In admitting past wrong economic policies that the World Bank recommended for Nigeria, its former President, Jim Yong Kim, confessed, “I think the World Bank has to take responsibility for having emphasized hard infrastructure –roads, rails, energy– for a long time…

 

“There is still the bias that says we will invest in hard infrastructure, and then we grow rich, (and) we will have enough money to invest in health and education. (But) we are now saying that’s the wrong approach, that you’ve got to start investing in your people.”

 

Kim is a Korean-American physician, health expert, and anthropologist, whose Harvard University and Brown University Ivy League background shapes his decidedly “Pax American” worldview of America’s dominance of the world economy.

 

Despite his do-gooder posturing, his diagnoses and prescriptions still did not quite address the root cause of Nigeria’s economic woes, nor provide any solutions.

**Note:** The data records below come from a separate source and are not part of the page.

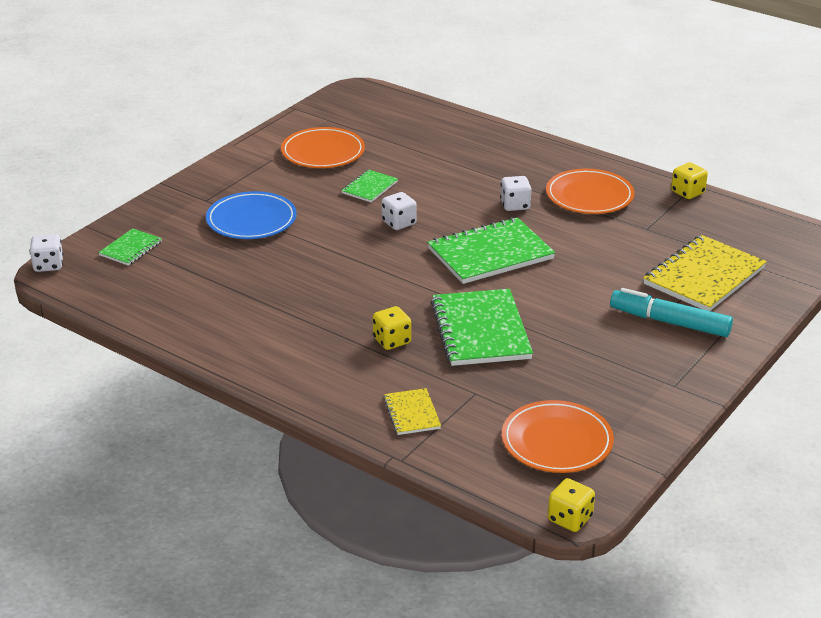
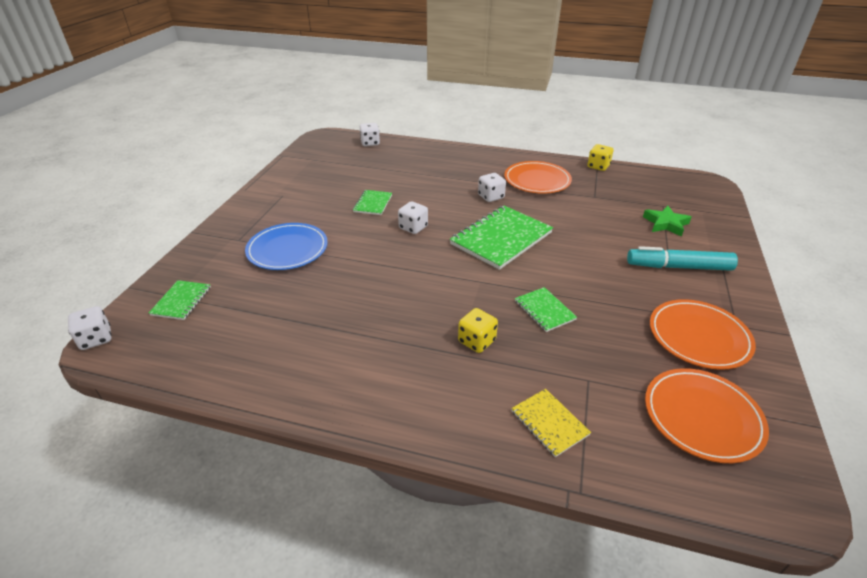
camera: 20 degrees left, 5 degrees up
orange plate [281,127,365,168] -> orange plate moved to [650,299,756,370]
green notebook [431,289,533,366] -> green notebook [515,287,577,332], size x0.51
yellow dice [548,478,595,532] -> none
yellow notebook [643,235,767,311] -> green star [643,205,692,237]
none -> white dice [360,123,380,146]

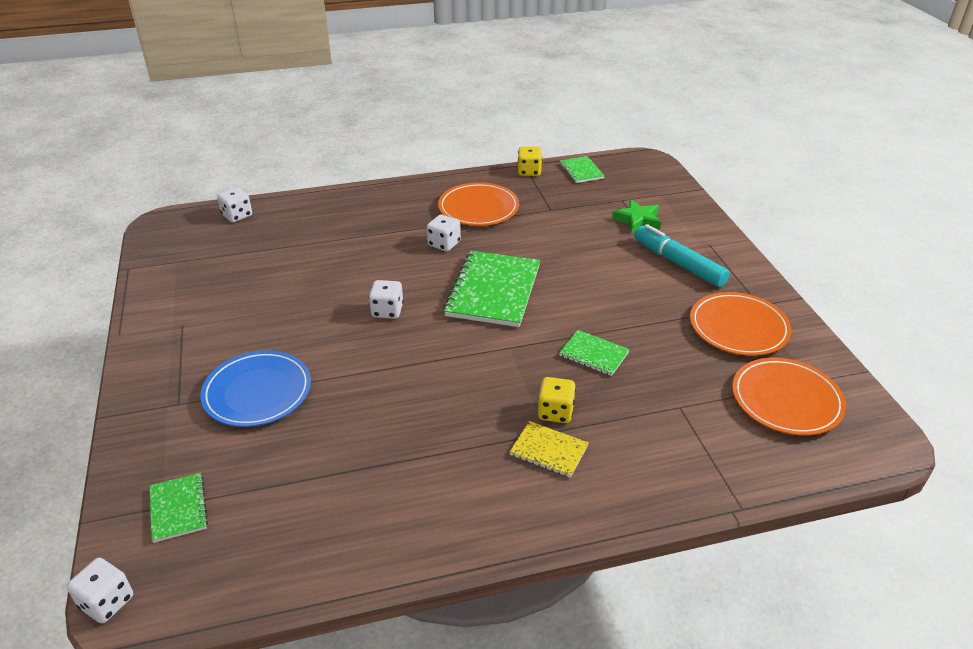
camera: 30 degrees left, 0 degrees up
green notebook [353,190,392,215] -> green notebook moved to [560,156,605,183]
yellow notebook [511,389,591,457] -> yellow notebook moved to [510,421,589,478]
turquoise marker [627,246,738,271] -> turquoise marker turned 75 degrees clockwise [634,224,730,287]

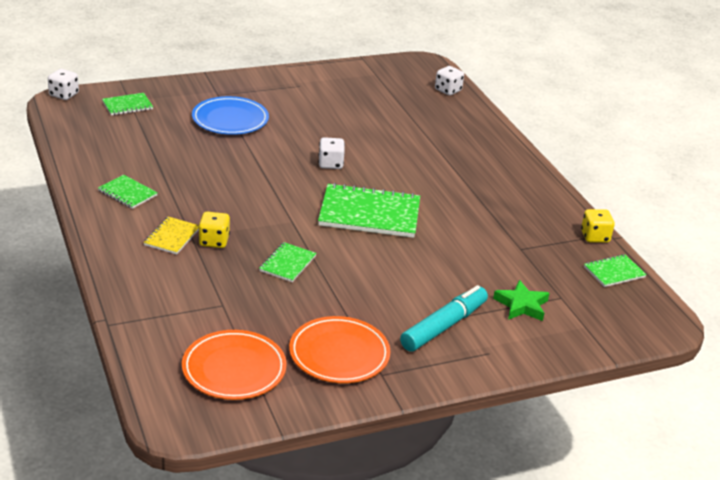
camera: 80 degrees right, 5 degrees down
white dice [427,214,461,251] -> none
orange plate [438,182,519,226] -> none
none -> green notebook [98,175,158,209]

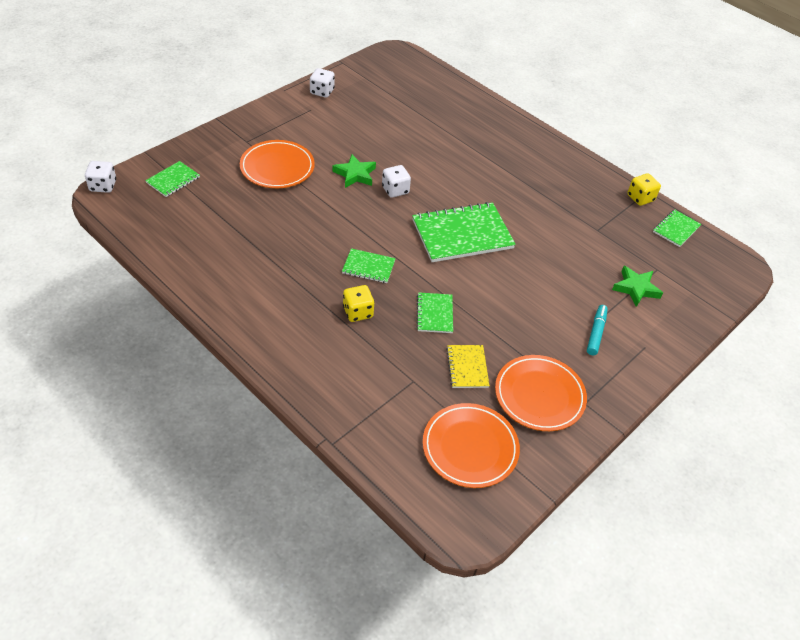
camera: 25 degrees left, 15 degrees up
green notebook [98,175,158,209] -> green notebook moved to [342,248,396,283]
yellow notebook [144,217,199,254] -> yellow notebook moved to [446,345,490,388]
blue plate [192,96,269,135] -> orange plate [240,140,315,188]
turquoise marker [400,285,488,352] -> turquoise marker [587,305,608,355], size x0.60
white dice [435,66,464,95] -> white dice moved to [310,68,335,98]
none -> green star [333,154,376,188]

They were mere diversions that stopped short of the way forward.

 

He should have advocated for the massive accumulation of capital and investments in the local production of manufacturing machinery, industrial spare parts, and raw materials—items that are currently imported, weakening Nigeria’s trade balance.

 

He should have pushed for the completion of Ajaokuta Steel Mill and helped to line up investors with managerial, technical, and financial competence to salvage Nigeria’s electricity sector, whose poor run has been described by Dr. Akinwumi Adesina, President of Africa Development Bank, as “killing Nigerian industries.”

 

He could have assembled consultants to accelerate the conversion of Nigeria’s commuter vehicles to Compressed Natural Gas and get banks of the metropolitan economies, that hold Nigeria’s foreign reserves in their vaults, to invest their low-interest funds into Nigeria’s agriculture— so that Nigeria will no longer import foodstuffs.

 

Nigerians need homegrown solutions to their economic woes.